--- What to produce ---
Rewrite the Saroj Smriti passage starting with "David Rubin stated" and going on through "of classical meter.", replacing "solemnity" with "gravity".

--- Page excerpt ---
--*--
Saroj Smriti
- Author: Suryakant Tripathi 'Nirala'
- Translator: David Rubin (1976), Murari Madhusudan Thakur (2006)
- Language: Hindi
- Genre: Poem
- Publication date: 1937
- Publication place: India
- Media type: Print

= Saroj Smriti =

Elegiacal poetry by Suryakant Tripathi 'Nirala'

Saroj Smriti (ISO: ISO) (lit. 'In memorium Saroj') is a long elegiacal poem in Hindi written by Suryakant Tripathi 'Nirala', who composed it following the death of his 18-year-old daughter, Saroj, in 1935. Its first publication occurred in the second edition of Anāmikā in 1937. The poem is considered one of the finest elegies in Hindi literature. Landmark elegy in modern Hindi poetry.

==Overview==
Nirala composed this poem in the profound grief following his daughter's death. It transcends emotional outpouring, with a deep sense of regret and sadness permeating the poem. Its subdued, restrained treatment and pensive dignity elevate it to an epic stature.
David Rubin stated that Nirala's elegy for his daughter introduced a new element of unsparingly direct speech. It combined an intensely personal tone with objective control, merging the rhythmic flexibility of free verse with the solemnity of classical meter.
--*--
--- Supplied records ---

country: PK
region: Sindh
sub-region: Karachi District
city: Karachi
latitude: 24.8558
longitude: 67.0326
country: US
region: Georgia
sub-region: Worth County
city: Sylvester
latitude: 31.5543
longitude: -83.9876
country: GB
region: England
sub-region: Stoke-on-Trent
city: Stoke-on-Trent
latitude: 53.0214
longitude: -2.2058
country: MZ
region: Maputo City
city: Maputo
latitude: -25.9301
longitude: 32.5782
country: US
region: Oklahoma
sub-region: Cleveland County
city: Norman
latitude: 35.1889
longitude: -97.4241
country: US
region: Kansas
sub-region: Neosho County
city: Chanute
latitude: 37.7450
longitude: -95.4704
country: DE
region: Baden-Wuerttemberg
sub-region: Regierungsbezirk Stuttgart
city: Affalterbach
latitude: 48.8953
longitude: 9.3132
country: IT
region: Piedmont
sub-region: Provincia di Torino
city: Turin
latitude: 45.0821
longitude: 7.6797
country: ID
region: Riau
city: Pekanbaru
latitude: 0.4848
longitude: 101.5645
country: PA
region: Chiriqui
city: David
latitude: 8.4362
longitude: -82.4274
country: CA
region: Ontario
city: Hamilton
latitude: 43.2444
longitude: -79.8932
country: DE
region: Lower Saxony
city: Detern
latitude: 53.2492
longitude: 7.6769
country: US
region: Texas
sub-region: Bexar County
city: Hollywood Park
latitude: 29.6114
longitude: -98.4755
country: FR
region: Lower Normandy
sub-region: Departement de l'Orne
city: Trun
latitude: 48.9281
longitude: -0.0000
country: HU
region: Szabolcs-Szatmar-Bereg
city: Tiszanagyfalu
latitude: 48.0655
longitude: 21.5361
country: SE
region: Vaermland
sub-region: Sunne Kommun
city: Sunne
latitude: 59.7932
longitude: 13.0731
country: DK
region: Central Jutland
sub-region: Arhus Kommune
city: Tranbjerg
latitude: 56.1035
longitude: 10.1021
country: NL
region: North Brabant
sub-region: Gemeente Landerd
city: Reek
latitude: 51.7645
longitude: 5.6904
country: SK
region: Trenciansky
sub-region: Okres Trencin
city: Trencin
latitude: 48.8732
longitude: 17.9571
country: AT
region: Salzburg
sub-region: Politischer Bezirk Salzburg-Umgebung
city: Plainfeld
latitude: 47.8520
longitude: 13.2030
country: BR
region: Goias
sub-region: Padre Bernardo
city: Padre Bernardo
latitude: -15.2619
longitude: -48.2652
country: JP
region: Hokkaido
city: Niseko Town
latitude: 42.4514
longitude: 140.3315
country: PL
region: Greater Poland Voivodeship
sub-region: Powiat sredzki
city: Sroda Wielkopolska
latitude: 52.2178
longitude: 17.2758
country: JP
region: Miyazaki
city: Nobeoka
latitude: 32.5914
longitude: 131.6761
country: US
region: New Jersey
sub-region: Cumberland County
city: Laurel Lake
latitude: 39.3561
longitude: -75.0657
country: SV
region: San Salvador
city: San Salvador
--*--
--- Expected answer ---
David Rubin stated that Nirala's elegy for his daughter introduced a new element of unsparingly direct speech. It combined an intensely personal tone with objective control, merging the rhythmic flexibility of free verse with the gravity of classical meter.